* **Source document**
___

E&Y’s involvement in the huge Freescale M&A deal was a major coup for the Big Four firm. When the transaction was consummated in December 2006, the price paid for the company by the investment syndicate led by The Blackstone Group approached $18 billion. That price tag made it the largest private takeover of a technology company to that point in time as well as one of the ten largest corporate takeovers in U.S. history.
Not surprisingly, Blackstone demanded strict confidentiality from E&Y and the other financial services firms that it retained to be involved in the planned acquisition of Freescale. James Gansman, for example, was told that Blackstone wanted the transaction to be “super confidential” and was instructed in an internal E&Y e-mail to “not breathe the name of the target [Freescale] outside of the [engagement] team.”1
During June and July 2006 while he was working on the Freescale engagement, Gansman passed “inside information about the pending transaction”2 to Donna Murdoch, a close friend who worked in the investment banking industry. An FBI investigation revealed that Gansman and Murdoch “communicated over 400 times via telephone and text messages”3 in the weeks leading up to the September 11, 2006, announcement that the Blackstone investment syndicate intended to acquire Freescale. In that time span, Murdoch purchased hundreds of Freescale stock options, which she cashed in on September 11–12, 2006, realizing a windfall profit of $158,000.
The FBI also determined that between May 2006 and December 2007 Gansman provided Murdoch with information regarding six other M&A transactions on which E&Y consulted. In total, Murdoch used that inside information to earn nearly $350,000 in the stock market. Murdoch gave that information to three other individuals, including her father, who also used it to produce significant stock market profits.

___

* **Set of tasks**
(1) In the Freescale insider trading passage, what profit did Murdoch make when she cashed in her Freescale stock options?
(2) Extend the Freescale insider trading passage by picking up directly after its final sentence.

___

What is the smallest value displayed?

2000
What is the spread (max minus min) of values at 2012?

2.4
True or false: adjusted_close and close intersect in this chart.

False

___

* **Written answers**
(1) $158,000.

(2)
Published reports indicate that Murdoch became involved in the insider trading scheme to help make the large monthly payments on a $1.45 million subprime mortgage on her home. The funds she initially used to “play the market” were provided to her by one of the individuals to whom she disclosed the inside information given to her by James Gansman. In addition, Gansman at one point loaned her $25,000.
The Securities and Exchange Commission (SEC) uses sophisticated software programs to detect suspicious trading activity in securities listed on stock exchanges. In early 2007, the SEC placed Murdoch on its “watch list” of individuals potentially involved in insider trading and began scrutinizing her stock market transactions. Information collected by the SEC resulted in criminal charges being filed against Murdoch. In December 2008, she pleaded guilty to 15 counts of securities fraud and two related charges.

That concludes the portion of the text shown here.